Przypadkowy mężczyzna zbierający suche gałęzie znajduje w rowie martwą dziewczynę. Jak się zaraz okazuje, to Mona Bergeron, główna bohaterka rozpoczynającej się opowieści (znakomita, nagrodzona Cezarem Sandrine Bonnaire). Gdy po raz pierwszy widzimy ją żywą, wyłania się z morza, zupełnie naga, jak Wenus Botticellego, innego XV-wiecznego malarza z Toskanii. Jak Wenus przy narodzinach w morskich wodach, również Mona wydaje się być czysta i niewinna. Przez cały seans będziemy świadkiem jej włóczęg i peregrynacji, drogi od tych „narodzin” w falach morza po śmierć przy „kurhanie” z cyprysami, a jednak pozostanie ona postacią enigmatyczną, nawet jeśli lepiej poznamy jej charakter. A raczej charakterek! Wałęsa się bez celu, zdana na łaskę i niełaskę spotykanych przypadkowo ludzi. Co gorsza, nikomu za pomoc nie dziękuje. Jakby wszystko się jej po prostu należało. Bezczelna! Za nic ma prawa ludzkie i państwowe. I sama decyduje o swoim życiu, o tym gdzie pozostanie na dłużej, kiedy odejdzie w siną dal. O, tak – bezczelna!

Tylko jeden raz będzie inaczej i zostanie zmuszona do odejścia. Sytuacja tym bardziej bolesna, że wymaga opuszczenia jedynego człowieka, z którym nawiąże głębszą więź i którego obdarzy uczuciem. Jest nim Assoun, pewien marokański robotnik. Dopóki pozostaje on sam w winnicy, nic nie stoi na przeszkodzie, by Mona żyła z nim pod jednym dachem. Gdy pojawiają się jednak pozostali pracownicy, nie w smak im, że mają mieszkać z obcą, młodą kobietą.
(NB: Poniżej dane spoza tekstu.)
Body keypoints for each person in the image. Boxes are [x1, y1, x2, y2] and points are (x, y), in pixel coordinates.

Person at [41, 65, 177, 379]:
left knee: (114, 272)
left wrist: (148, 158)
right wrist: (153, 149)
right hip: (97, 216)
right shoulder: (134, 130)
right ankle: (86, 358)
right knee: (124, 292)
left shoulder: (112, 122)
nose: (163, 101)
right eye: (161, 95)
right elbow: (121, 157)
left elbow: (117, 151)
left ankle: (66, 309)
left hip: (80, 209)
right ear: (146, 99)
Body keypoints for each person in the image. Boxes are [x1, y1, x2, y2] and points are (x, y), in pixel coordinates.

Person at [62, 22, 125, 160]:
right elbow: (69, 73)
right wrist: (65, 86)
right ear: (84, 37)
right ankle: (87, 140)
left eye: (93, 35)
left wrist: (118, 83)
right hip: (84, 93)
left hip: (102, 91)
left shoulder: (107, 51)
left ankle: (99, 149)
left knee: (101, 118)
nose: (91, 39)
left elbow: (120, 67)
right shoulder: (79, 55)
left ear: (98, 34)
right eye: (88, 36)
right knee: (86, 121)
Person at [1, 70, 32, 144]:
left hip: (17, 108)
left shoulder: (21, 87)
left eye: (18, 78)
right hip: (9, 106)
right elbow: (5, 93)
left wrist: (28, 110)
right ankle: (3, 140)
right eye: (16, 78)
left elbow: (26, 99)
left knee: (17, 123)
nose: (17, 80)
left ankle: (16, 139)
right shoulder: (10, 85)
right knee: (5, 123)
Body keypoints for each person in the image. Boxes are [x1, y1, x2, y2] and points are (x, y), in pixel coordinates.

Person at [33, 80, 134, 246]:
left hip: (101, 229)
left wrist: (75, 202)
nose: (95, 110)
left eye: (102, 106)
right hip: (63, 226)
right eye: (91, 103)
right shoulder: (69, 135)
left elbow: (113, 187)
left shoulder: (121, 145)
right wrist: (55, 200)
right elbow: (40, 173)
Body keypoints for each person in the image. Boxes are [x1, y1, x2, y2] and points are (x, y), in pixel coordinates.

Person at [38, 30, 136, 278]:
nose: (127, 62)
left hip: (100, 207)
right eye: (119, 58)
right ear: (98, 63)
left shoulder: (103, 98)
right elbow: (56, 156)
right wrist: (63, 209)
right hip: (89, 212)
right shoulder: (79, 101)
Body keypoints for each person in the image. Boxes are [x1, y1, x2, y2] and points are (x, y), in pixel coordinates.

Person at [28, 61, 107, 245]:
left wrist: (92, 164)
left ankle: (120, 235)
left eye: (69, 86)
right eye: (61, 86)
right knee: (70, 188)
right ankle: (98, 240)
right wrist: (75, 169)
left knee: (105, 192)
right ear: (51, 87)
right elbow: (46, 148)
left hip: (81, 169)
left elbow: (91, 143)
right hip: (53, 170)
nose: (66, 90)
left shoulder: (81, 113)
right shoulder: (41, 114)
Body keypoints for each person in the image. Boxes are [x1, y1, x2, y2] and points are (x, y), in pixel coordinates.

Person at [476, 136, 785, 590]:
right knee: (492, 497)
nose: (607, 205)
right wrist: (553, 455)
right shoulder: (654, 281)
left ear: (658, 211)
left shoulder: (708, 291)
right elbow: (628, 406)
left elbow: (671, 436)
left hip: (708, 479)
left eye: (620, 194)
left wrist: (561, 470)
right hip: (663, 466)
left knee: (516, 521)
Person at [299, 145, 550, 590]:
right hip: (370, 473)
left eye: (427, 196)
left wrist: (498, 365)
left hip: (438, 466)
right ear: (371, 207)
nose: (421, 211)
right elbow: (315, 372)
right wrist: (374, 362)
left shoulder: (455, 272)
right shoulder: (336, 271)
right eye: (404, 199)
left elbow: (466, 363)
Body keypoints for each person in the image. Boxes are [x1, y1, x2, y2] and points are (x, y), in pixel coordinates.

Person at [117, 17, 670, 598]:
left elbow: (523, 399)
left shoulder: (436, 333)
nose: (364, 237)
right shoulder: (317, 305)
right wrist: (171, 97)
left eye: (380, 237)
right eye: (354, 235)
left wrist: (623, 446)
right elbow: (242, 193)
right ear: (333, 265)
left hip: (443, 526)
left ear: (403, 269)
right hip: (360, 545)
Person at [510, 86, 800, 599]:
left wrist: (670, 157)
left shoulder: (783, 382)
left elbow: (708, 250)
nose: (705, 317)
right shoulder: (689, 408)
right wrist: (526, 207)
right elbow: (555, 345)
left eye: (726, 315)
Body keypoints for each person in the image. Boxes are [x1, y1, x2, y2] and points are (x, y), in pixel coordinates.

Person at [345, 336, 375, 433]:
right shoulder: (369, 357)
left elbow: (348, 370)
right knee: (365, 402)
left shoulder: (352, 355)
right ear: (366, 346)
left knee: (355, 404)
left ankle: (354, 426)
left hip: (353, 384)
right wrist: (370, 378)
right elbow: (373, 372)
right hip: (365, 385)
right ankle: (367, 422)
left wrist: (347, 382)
Zarówno Assoun, jak i niemal wszyscy spotkani po drodze, to autentyczne osoby, którym nie zmieniono nawet imion i nazwisk. Zbliża to film Vardy do dokumentu, a raczej sprawia, że staje się on swoistą hybrydą fikcji i faktów. Jego realizacja była zresztą poprzedzona wieloma miesiącami przygotowań w terenie. Reżyserka wybrała się w podróż, poznając bezdomnych kloszardów i włóczęgów oraz mieszkańców Oksytanii, na południu Francji, gdzie planowała kręcić (tam znajdował się ów pagórek z cyprysami, będący notabene pierwszą inspiracją dla powstania filmu). Poznanych wówczas ludzi postanowiła umieścić w historii bohaterki, o której chciała opowiedzieć. Sama Mona ma zresztą swój odpowiednik w rzeczywistości. Jej postać zainspirowana została pochodzącą z Algierii bezdomną dziewczyną o imieniu Setina, pojawiającą się tu w epizodycznej roli. W dziele Vardy ukazane zostają nie tylko autentyczne osoby, ale również problemy, z jakimi boryka się południowa Francja, a które poruszyły reżyserkę, jak chociażby sprawa zarazy dotykającej drzew.

bez dachu i praw

Paradokumentalny charakter obrazu zostaje ujęty w precyzyjną konstrukcję opartą na dwunastu tzw. „travellingach”, czyli długich ujęciach kamery, która przesuwa się od jednego obiektu do drugiego, mijając po drodze, jakby od niechcenia, maszerującą Monę – ukazaną z dystansu i tylko przez chwilę. Dzięki temu zabiegowi autorka przypomina nam, że jesteśmy postawieni jako świadkowie, obserwujący z zewnątrz tylko pewien wycinek rzeczywistości, fragment podróży. Ujęcia te są tak zbudowane, że podążają od jednego elementu krajobrazu do kolejnego, a ostatni kadr zawsze koresponduje z pierwszym kadrem kolejnego „travellingu”. Jest to zabieg bardzo subtelny, nienarzucający się, a jednak sprawiający, że odczuwamy pewną ciągłość podróży. Nie bez znaczenia jest również fakt, że kamera porusza się w tych ujęciach od prawej do lewej, co – zgodnie z psychologią percepcji Rudolfa Arnheima – podkreśla trud i wysiłek, jako że jest to ruch przeciwny do tego, w którym pisze się i czyta w językach świata zachodniego.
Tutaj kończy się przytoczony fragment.